Summary: Quartz: A Tool for Tuning Parallel Program Performance
Thomas E. Anderson andEdward D. Lazowska
Department of Computer Science and Engineering
University of Washington
Seattle WA 98195
Initial implementations of parallel programs typically yield disappointing performance. Tuning to improve performance is thus a
significant part of the parallel programming process. The effort required to tune a parallel program, and the level of performance that
eventually is achieved, both depend heavily on the quality of the instrumentation that is available to the programmer.
This paper describes Quartz, a new tool for tuning parallel program performance on shared memory multiprocessors. The philosophy
underlying Quartz was inspired by that of the sequential UNIX tool gprof: to appropriately direct the attention of the programmer by
efficiently measuring just those factors that are most responsible for performance and by relating these metrics to one another and to the
structure of the program. This philosophy is even more important in the parallel domain than in the sequential domain, because of the
dramatically greater number of possible metrics and the dramatically increased complexity of program structures.

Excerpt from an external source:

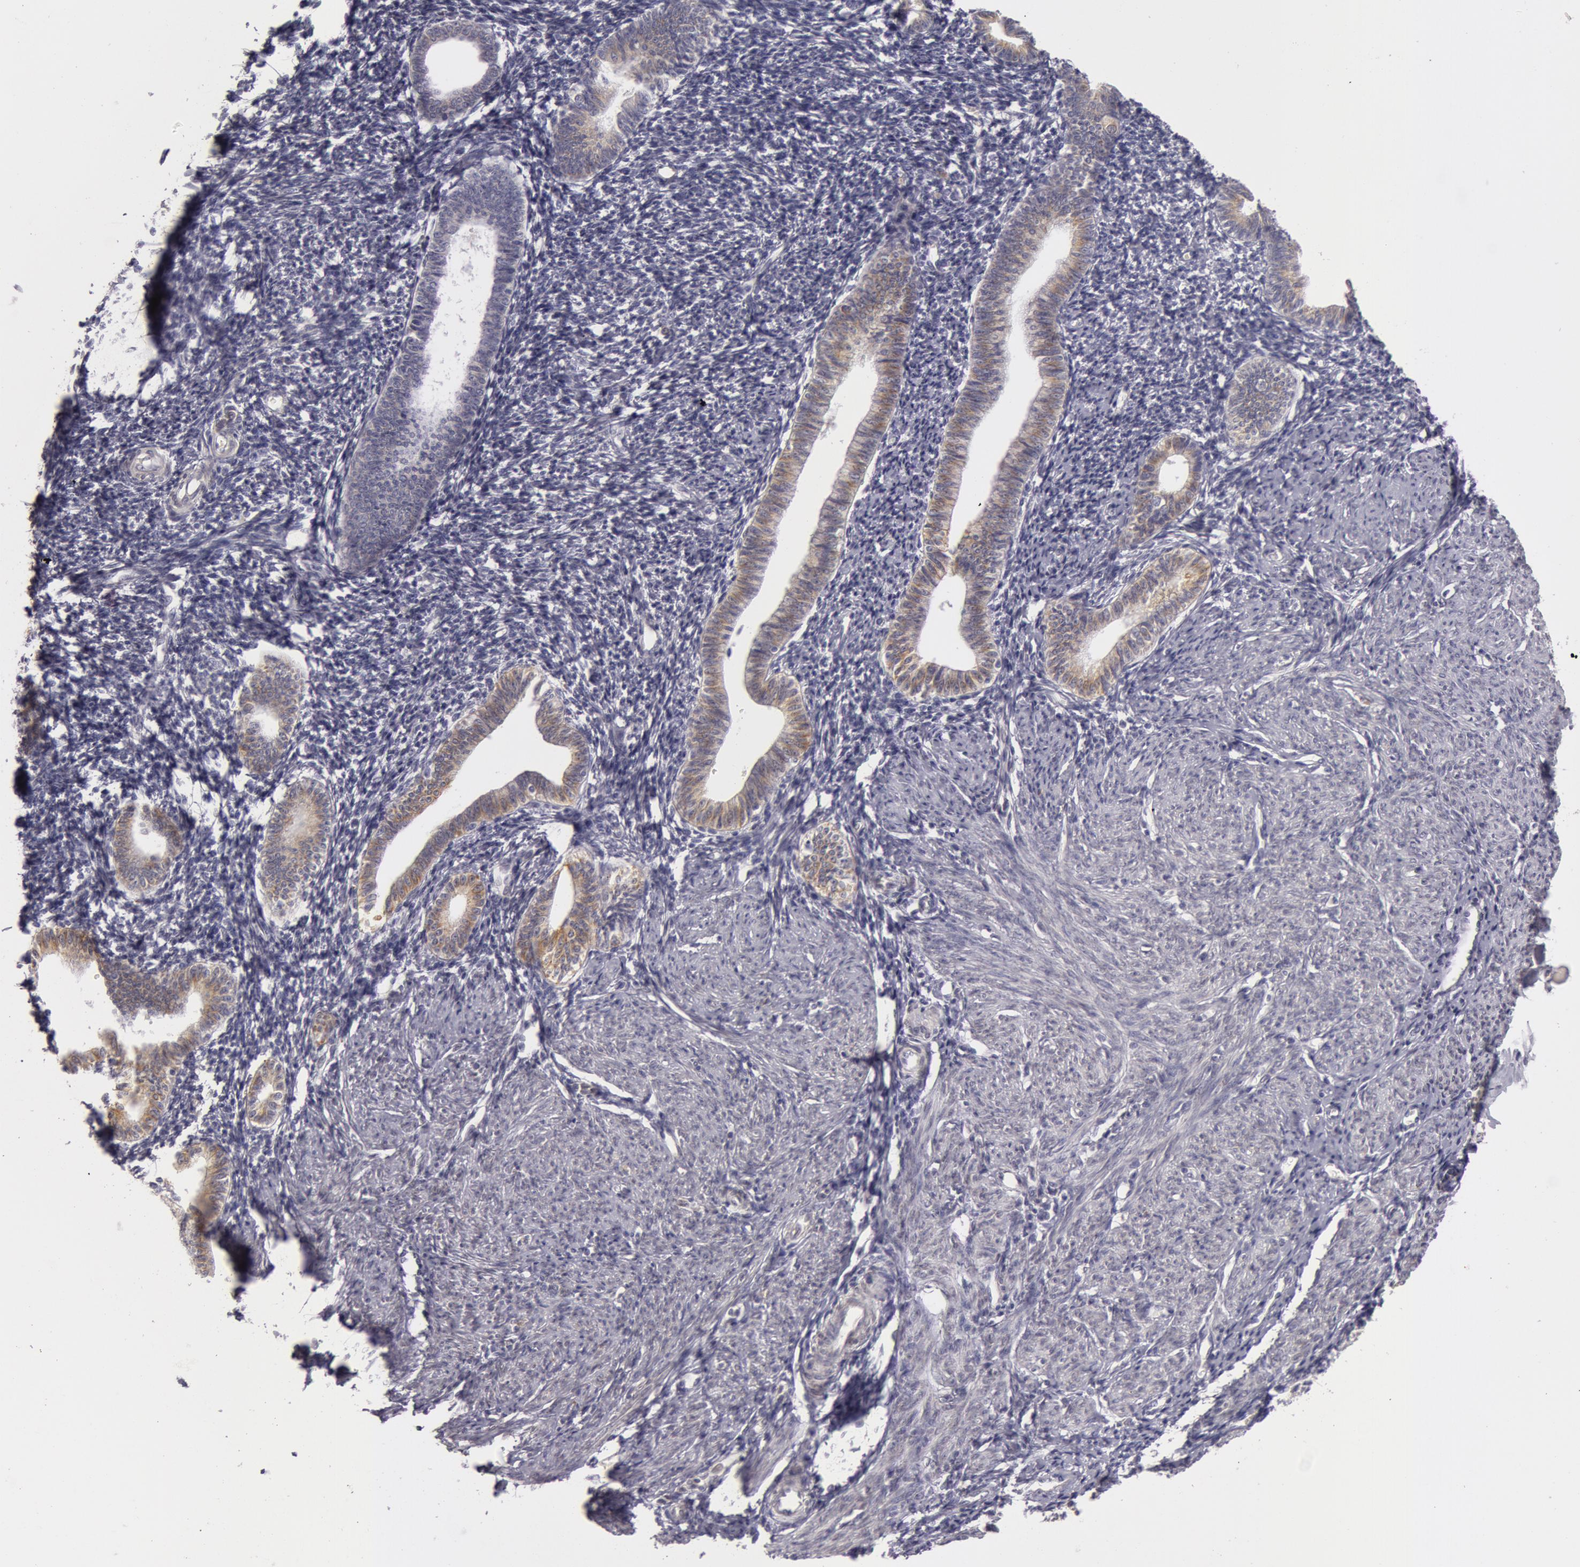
{"staining": {"intensity": "negative", "quantity": "none", "location": "none"}, "tissue": "endometrium", "cell_type": "Cells in endometrial stroma", "image_type": "normal", "snomed": [{"axis": "morphology", "description": "Normal tissue, NOS"}, {"axis": "topography", "description": "Endometrium"}], "caption": "Immunohistochemistry (IHC) of benign endometrium demonstrates no staining in cells in endometrial stroma. (DAB (3,3'-diaminobenzidine) immunohistochemistry visualized using brightfield microscopy, high magnification).", "gene": "KRT18", "patient": {"sex": "female", "age": 52}}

The principal metric of Quartz is normalized processor time: the total processor time spent in each section of code divided by the number
of other processors that are concurrently busy when that section of code is being executed. Tied to the logical structure of the program, this
metric provides a "smoking gun" pointing towards those areas of the program most responsible for poor performance. This information
can be acquired efficiently by checkpointing to memory the number of busy processors and the state of each processor, and then
statistically sampling these using a dedicated processor.